Rejimin adamlarının övünç kaynağı olan ‘büyük projelerden’ biri olan Osman Gazi Köprüsünden geçen araç sayısı, günde 40 bin, yılda 14.6 milyonun altında kalırsa, aradaki farkı devlet karşılıyor! Sevsinler sizin “yap-işlet-devret” modelinizi… Adamlardaki şu “yaratıcı zekaya” bakın: Bir köprü inşa etmişler, geçenden de geçmeyenden de haraç alıyorlar. Bunun anlamı, Nurol-Özaltın-Makyol-Astaldi/Yüksel, Göçay Grubu’nun sahibi olduğu Otoyol AŞ’yi maaşa bağlamaktır. Ve bu durum 22 yıl devam edecekmiş! Artık o şirketler isterlerse 22 yıl sonra emekliye ayrılabilirler… Köprü açıldıktan bu güne kadar sevgili kapitalistlerimize bütçeden ne kadar ödeme yapıldığını merak eden var mı? Sadece 11-26 Temmuz tarihleri arasındaki 16 günde devletin kasasından (sizin cebinizden) yaklaşık 20 milyon dolar ( 59 milyon 541 bin TL) ödenmiş… Eğer matematiğiniz kuvvetliyse şöyle bir denklem kurabilirsiniz: Sevgili şirketlerimize 16 günde devlet bütçesinden 20 milyon dolar ödenirse, 365 günde kaç milyon dolar ödenir?..

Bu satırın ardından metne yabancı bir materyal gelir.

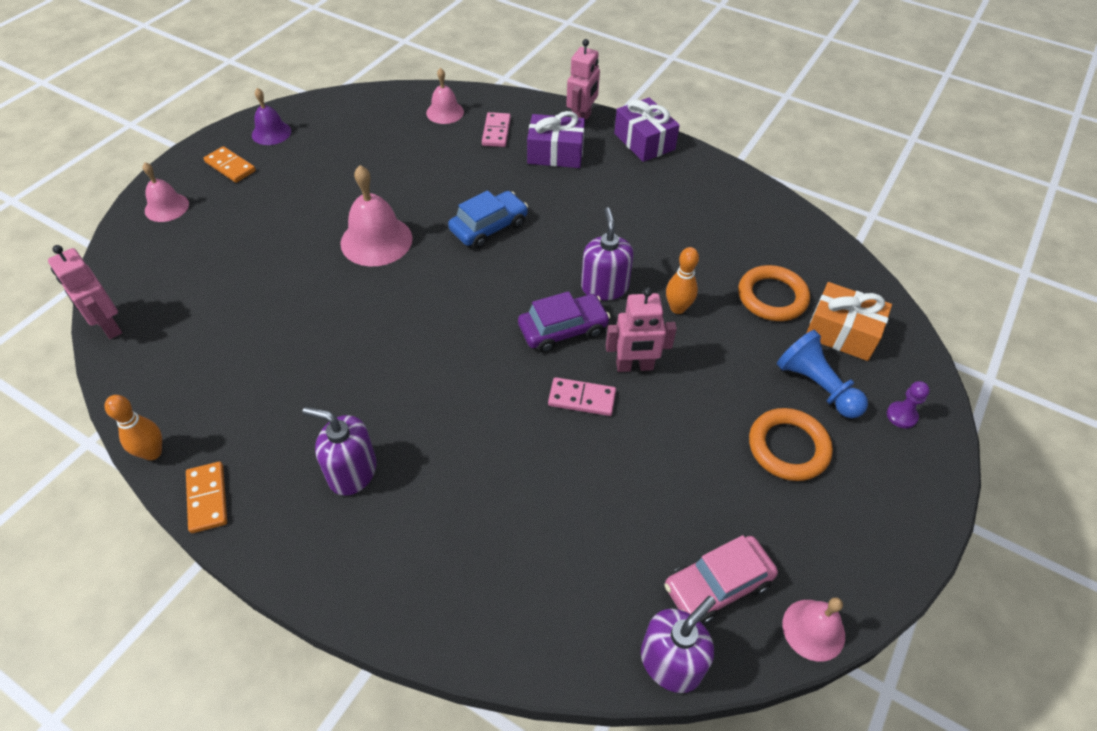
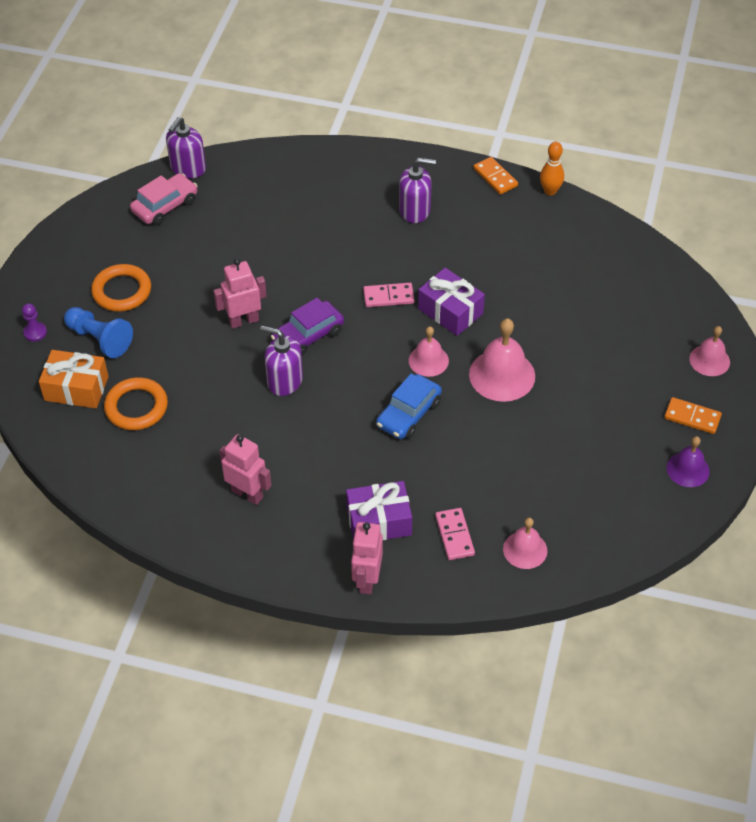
camera: 165 degrees right, 0 degrees up
pink robot [48,245,122,339] -> pink robot moved to [220,434,271,505]
pink domino [548,377,616,416] -> pink domino moved to [363,283,414,307]
purple soap dispenser [581,207,633,300] -> purple soap dispenser turned 135 degrees clockwise [260,326,303,396]
purple gift [614,98,680,162] -> purple gift moved to [418,268,485,336]
orange bowling pin [666,247,699,314] -> none
pink bell [782,597,845,662] -> pink bell moved to [409,326,449,377]

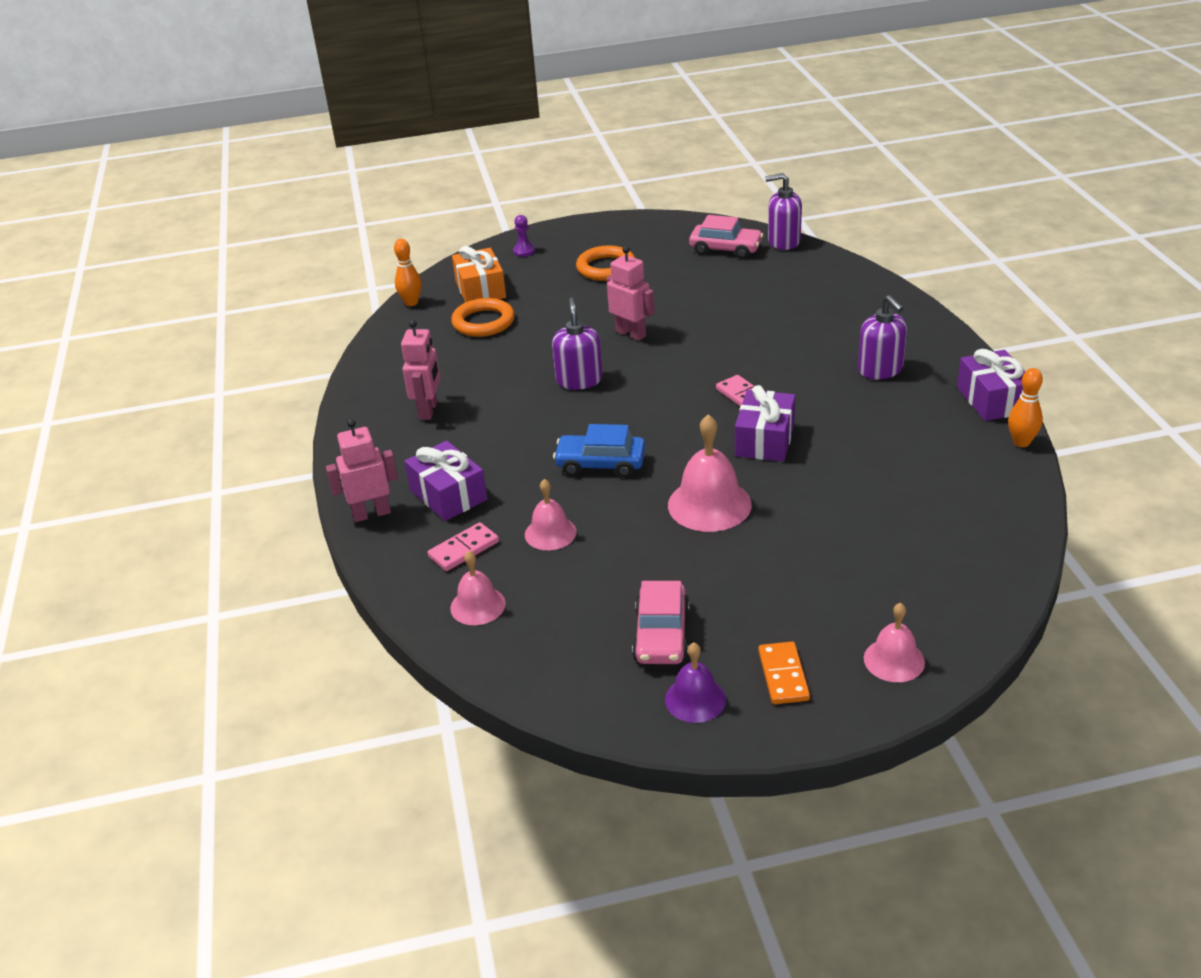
camera: 65 degrees right, 15 degrees down
blue pawn [64,307,133,358] -> none
purple car [271,298,344,356] -> none
pink bell [409,326,449,377] -> pink bell moved to [525,479,577,550]
orange domino [473,157,518,195] -> purple gift [957,349,1025,421]
none -> orange bowling pin [394,239,422,306]
none -> pink car [632,581,690,664]

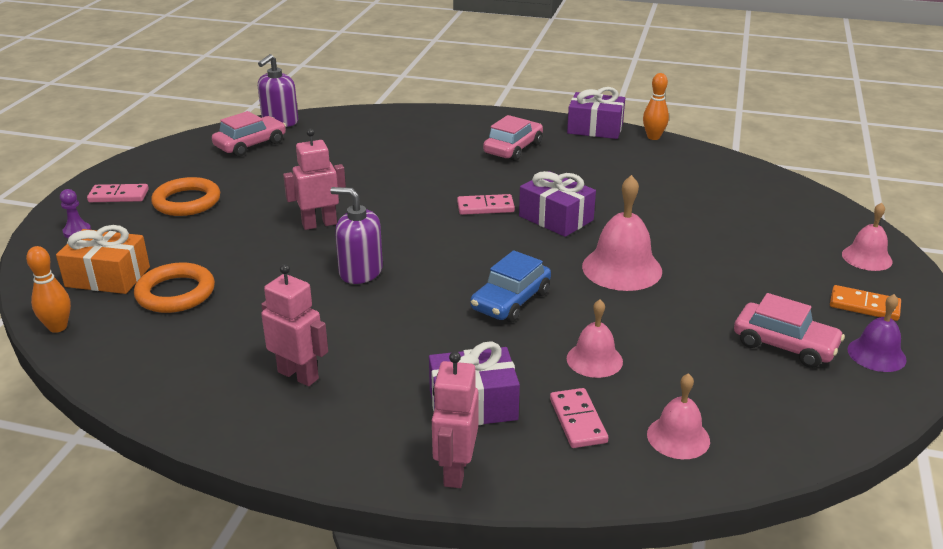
camera: 65 degrees left, 5 degrees down
purple soap dispenser [858,295,907,379] -> pink car [483,115,543,161]
none -> pink domino [87,184,149,202]

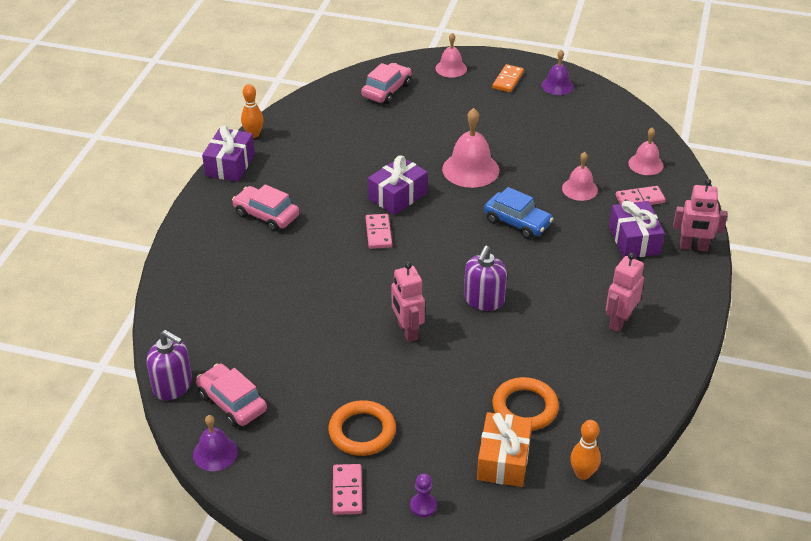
camera: 90 degrees left, 10 degrees up
pink car [734,293,845,368] -> pink car moved to [361,63,411,104]
none -> purple bell [193,415,238,471]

3 milyar dolara mal olduğu söylenen Yavuz Sultan Selim Köprüsü için araba başına geçiş ücreti 3 dolar tespit edilmiş. (Tabii TIR, kamyon, kamyonet, vb. için çok daha yüksek). Mesela 5 dolar olsaydı memleket daha hızlı kalkınırdı… Ve günde 135 bin otomobil geçişi garantisi verilmiş. Geçişler o rakamın altında kalırsa, devlet 10 yıl 2 ay boyunca aradaki farkı kapatacakmış. Aynı Osman Gazi Köprüsünde olduğu gibi… Bir aksilik olsa o köprüden tek bir araç geçmese, devlet devletliğini bilecek ve şirketlerin maaşını tıkır tıkır ödeyecek… Öyle ya dünyanın en geniş köprüsünü yapmak kolay değil!.. İyi de yağma ve talanın, yıkımın ve yok etmenin bir başarı sayılmasının sırrı nedir? Bu nasıl mümkün oluyor? İşte asıl mesele bu… Tüm bu yıkımlar, yok etmeler, kirletmeler, yağma ve talan ilerleme, kalkınma, büyüme, vb. adına yapılıyor. İyi de büyüyen ne pahasına, nasıl büyüyor? O büyüme kimin için ne anlama geliyor? İnsanlar neden sadece yapılanı görüyor da yıkılanı görmek istemiyor? Gerçekten kalkınma denilen nedir? Kapitalizm dahilinde “kalkınma” diye bir şey mümkün müdür? Sermayenin büyümesi neden kalkınma sayılsın? Veya “kalkınma” kelimesi neyi gizliyor? Her yıkımdan sonra insanlar durumlarının iyileşeceğini sanıyorlar? İyi de, birilerinin kâr etme kaygısı sizin refahınız ve doğanın korunması gereğiyle bağdaşır mı? Artık birilerinin bu kepazeliği teşhir etmesi gerekiyor. Daha geç olmadan şeyleri adıyla çağırabilen birileri sahaya çıkmalı, yalana, ikiyüzlülüğe ve sinizme son vermeli.